1Division of Nephrology, Department of Medicine , Faculty of Medicine Siriraj Hospital, Bangkok, Thailand; 2Organ Donation Center, Thai Red Cross, Bangkok, Thailand; 3Department of Surgery , Faculty of Medicine, Chulalongkorn University and King Chulalongkorn Memorial Hospital, Bangkok, Thailand; 4Department of Clinical Epidemiology and Biostatistics, Faculty of Medicine, Ramathibodi Hospital, Mahidol University, Bangkok, Thailand; 5Division of Nephrology, Department of Internal Medicine, Chiang Mai University, Chiang Mai, Thailand; 6Division of Nephrology, Department of Pediatric, Faculty of Medicine, Phramongkutklao Hospital and College of Medicine, Bangkok, Thailand; 7Division of Nephrology, Department of Medicine, Faculty of Medicine, Chulalongkorn University and King Chulalongkorn Memorial Hospital, Bangkok, Thailand; 8Division of Nephrology, Department of Internal Medicine, Faculty of Medicine, Khon Kaen University, Khon Kaen, Thailand; 9Division of Nephrology, Department of Medicine, Phramongkutklao Hospital and College of Medicine, Bangkok, Thailand
Introduction: Assessment of quality of kidney from deceased donor (kidney donor risk index; KDRI) and life expectancy of kidney transplant recipients (estimated post-transplant survival; EPTS) is useful for appropriate organ allocation. Difference in patient characteristics and transplant scheme might limit an implementation of complex prediction models developed from western countries.

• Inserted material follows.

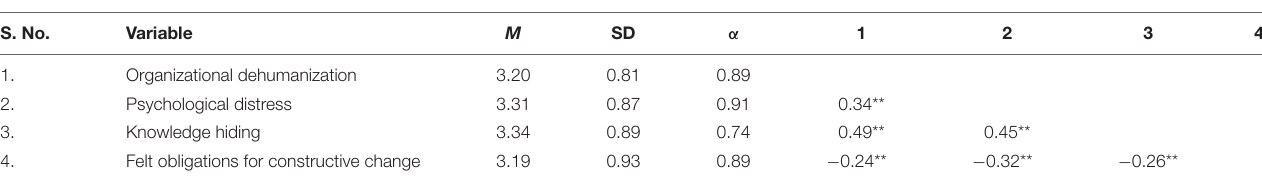
TABLE 2 | Mean, standard deviation, reliability, and correlation. S. No.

Methods: For Thai KDRI, data from Thai Transplant Registry on all 2,349 first-time, kidney-only, deceased donor kidney transplants between 2001 – 2014 were analyzed. Data of 1,289 kidney donors was retrieved from database of Organ Donation Center, Thai Red Cross. For Thai EPTS, after exclusion of pediatric transplantation, 2,234 kidney transplants were also investigated. Cox regression method was used for analysis of all proposed donor factors influencing transplant outcomes and development of model.
Results: For KDRI, there were 7 factors which impact allograft outcome. KDRI = exp((0.0028 x donor age) – (0.0087 x estimated GFR calculated from best serum creatinine of donor using CKD-EPI equation) + (0.2907 x history of death from cardiovascular accident; CVA) – (0.0114 x donor height) + (0.6712 x history of DM) + (0.3730 x history of HT) + (0.1303 x history of on adrenaline)) where history of CVA, DM, HT, adrenaline are 1 if presence of each factors. Transplant the kidney from donor in the highest quintile had a 5-year graft survival of 68.2% compared with 77.4% in second highest and 83% in the two lowest quintiles (p < 0.001). The concordant statistic of our model and US KDRI for our population was 0.60 and 0.58, respectively. For EPTS, 4 factors were significant correlated with patient survival after KT comprised of higher age, lower body weight, HCV status and history of DM. EPTS = exp((0.410 x recipient age) - (0.127 x recipient weight) + (0.3638 x HCV status) + (0.2359 x history of DM)) where status of HCV and DM are 1 if presence of each factors.
Conclusion: The first simplified kidney donor risk index and estimated survival after deceased donor KT derived from Asian population was developed. Further allocation policy of kidney based on risk score matching might maximize utilization of the shortage deceased kidney.